Il faut être préparé avant d’entrer dans une exposition de Sarah Morris a-t-on l’habitude de dire. Il est vrai que sa peinture peut sembler n’offrir qu’un formalisme froid, et ressembler à une extension à l’huile du graphisme à la mode. Mais elle est, aussi et surtout, hyper référencée. Chaque projet a une origine, chaque image est la condensation de sensations visuelles que l’artiste déconstruit et abrège.

S’il est vrai que Sarah Morris applique la peinture sur la surface des toiles de la même manière qu’elle assemblerait un parquet ou, qu’elle tracerait des lignes de circulation routières, que l’exposition sent la résine plastique et les solvants caoutchouc, l’inertie de ses matériaux n’est pas une fin en soi. Si elle s’y apparente, l’œuvre de l’artiste ne peut se résumer à celle d’un fabuleux maçon construisant des tracés sans aucune jouissance du trait. Les réseaux qu’elle met en place ne sont pas qu’efficacité et purs produits d’enchainements souples et complexes aux raisons obscures. On peut comprendre leurs fins et leurs origines si l’on accepte de résister à la tentation de se laisser bercer par leurs entrelacs. Leur évidence n’est pas que le fruit d’une composition rigoureuse, bien au contraire, celle-ci est la conséquence de simplifications radicales d’un réel imperceptible, mais implacable, que l’artiste nous restitue.

Ainsi, la peinture de Sarah Morris demande de parler d’elle, de se concentrer sur ce que l’on n’a pas vu et que l’artiste, elle, n’a pas raté.
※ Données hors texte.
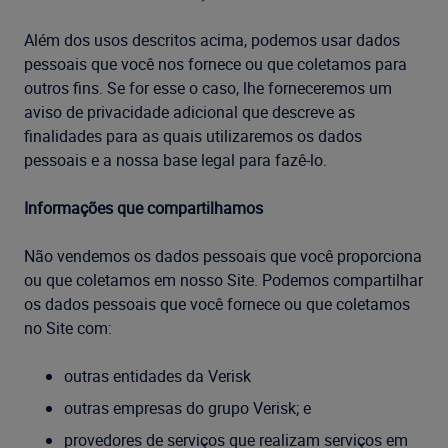
Além dos usos descritos acima, podemos usar dados
pessoais que você nos fornece ou que coletamos para
outros fins. Se for esse o caso, lhe forneceremos um
aviso de privacidade adicional que descreve as
finalidades para as quais utilizaremos os dados
pessoais e a nossa base legal para fazê-lo.
Informações que compartilhamos
Não vendemos os dados pessoais que você proporciona
ou que coletamos em nosso Site. Podemos compartilhar
os dados pessoais que você fornece ou que coletamos
no Site com:
outras entidades da Verisk
outras empresas do grupo Verisk; e
provedores de serviços que realizam serviços em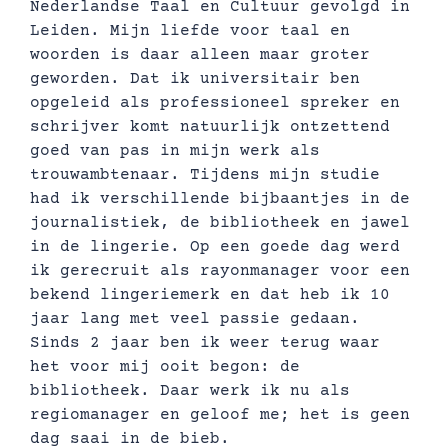
Nederlandse Taal en Cultuur gevolgd in
Leiden. Mijn liefde voor taal en
woorden is daar alleen maar groter
geworden. Dat ik universitair ben
opgeleid als professioneel spreker en
schrijver komt natuurlijk ontzettend
goed van pas in mijn werk als
trouwambtenaar. Tijdens mijn studie
had ik verschillende bijbaantjes in de
journalistiek, de bibliotheek en jawel
in de lingerie. Op een goede dag werd
ik gerecruit als rayonmanager voor een
bekend lingeriemerk en dat heb ik 10
jaar lang met veel passie gedaan.
Sinds 2 jaar ben ik weer terug waar
het voor mij ooit begon: de
bibliotheek. Daar werk ik nu als
regiomanager en geloof me; het is geen
dag saai in de bieb.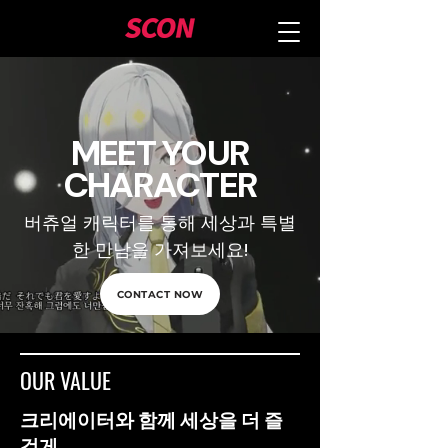
MEET YOUR
CHARACTER
버츄얼 캐릭터를 통해 세상과 특별
한 만남을 가져보세요!
CONTACT NOW
OUR VALUE
크리에이터와 함께 세상을 더 즐
겁게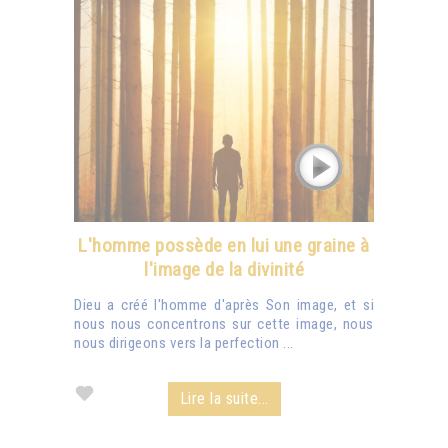
L'homme possède en lui une graine à
l'image de la divinité
Dieu a créé l'homme d'après Son image, et si
nous nous concentrons sur cette image, nous
nous dirigeons vers la perfection ...
Lire la suite...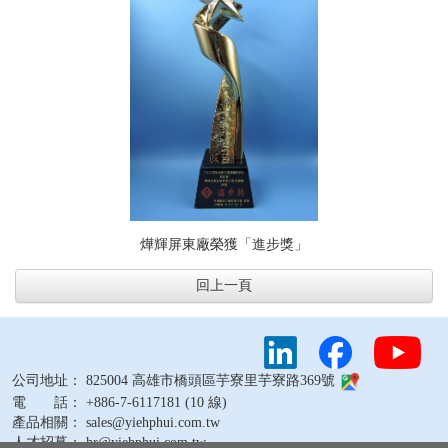
燁輝屏東廠榮獲「進步獎」
回上一頁
公司地址： 825004 高雄市橋頭區芋寮里芋寮路369號
電 話： +886-7-6117181 (10 線)
產品相關： sales@yiehphui.com.tw
人才招募： hr@yiehphui.com.tw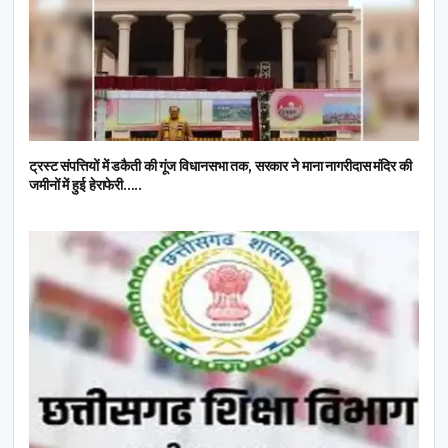
ट्रस्ट संपत्तियों में डकैती की गूंज विधानसभा तक, सरकार ने माना नागरीदास मंदिर की
जमीनों में हुई हेराफेरी…..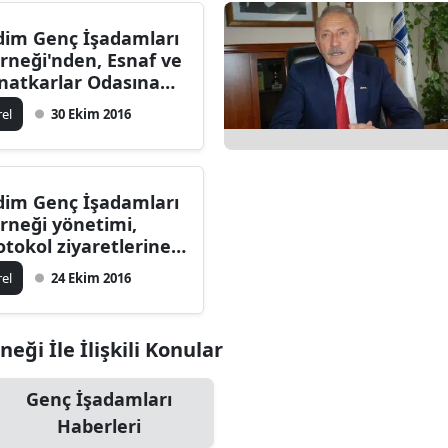
dim Genç İşadamları
rneği'nden, Esnaf ve
natkarlar Odasına
yaret
rel
30 Ekim 2016
dim Genç İşadamları
rneği yönetimi,
otokol ziyaretlerine
şladı
rel
24 Ekim 2016
ği İle İlişkili Konular
Genç İşadamları
Haberleri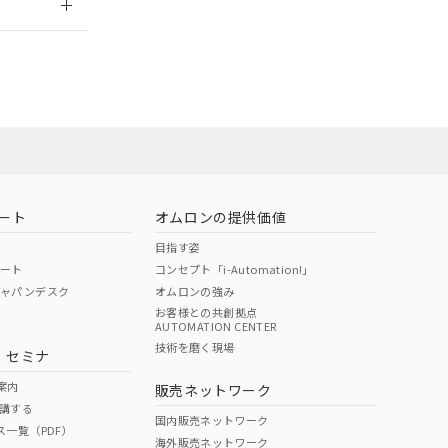
ート
オムロンの提供価値
目指す姿
ポート
コンセプト「i-Automation!」
ジャパンデスク
オムロンの強み
お客様との共創拠点
AUTOMATION CENTER
DIBP
BBP
DEHP
環境保護
技術を磨く現場
・セミナ
状況ページへ
使用期限
検索ください
案内
販売ネットワーク
講する
O
O
O
10
国内販売ネットワーク
ス一覧（PDF）
海外販売ネットワーク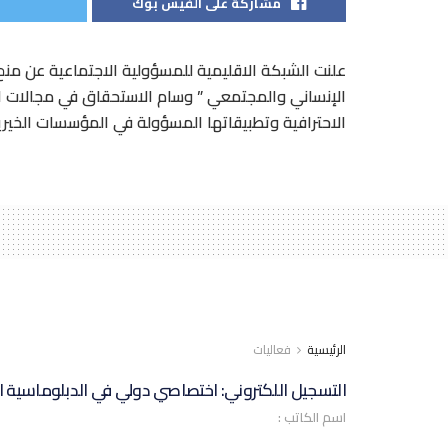
مشاركة على الفيس بوك
علنت الشبكة الاقليمية للمسؤولية الاجتماعية عن من
الإنساني والمجتمعي ” وسام الاستحقاق في مجالات الم
الاحترافية وتطبيقاتها المسؤولة في المؤسسات الخير
الرئيسية
فعاليات
التسجيل اللكتروني: اختصاصي دولي في الدبلوماسية ال
اسم الكاتب :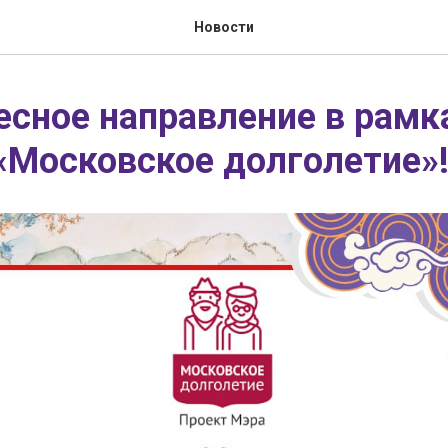
Новости
есное направление в рамк
«Московское долголетие»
Elle nous donne une seconde chance de voir.

Mais l’exposition présente aussi Point on a line, une vidéo de plus d’une demi-heure dans laquelle on plonge en un clignement d’œil. Il y est question d’architecture moderniste. Mais l’on peut aussi bien se passer de le savoir. Le défilement des images est associé à une bande son composée par Liam Gillick, ensemble ils s’entraient dans une course linéaire et haletante. Celle-ci fonctionne à peu près comme les peintures de l’artiste, sauf que dans ce cas l’étrange familiarité de son travail trouve un début d’explication. Sarah Morris filme des moments banals, selon des plans banals, mais qui scènes après scènes font apparaître l’omniprésence de ces lignes que l’artiste voit partout dans nos vies et dans les images qu’elles produisent. Au fur et à mesure qu’avance la vidéo, et que le travail de montage de  élimine les distractions, les structures commencent à apparaître. Fascinantes.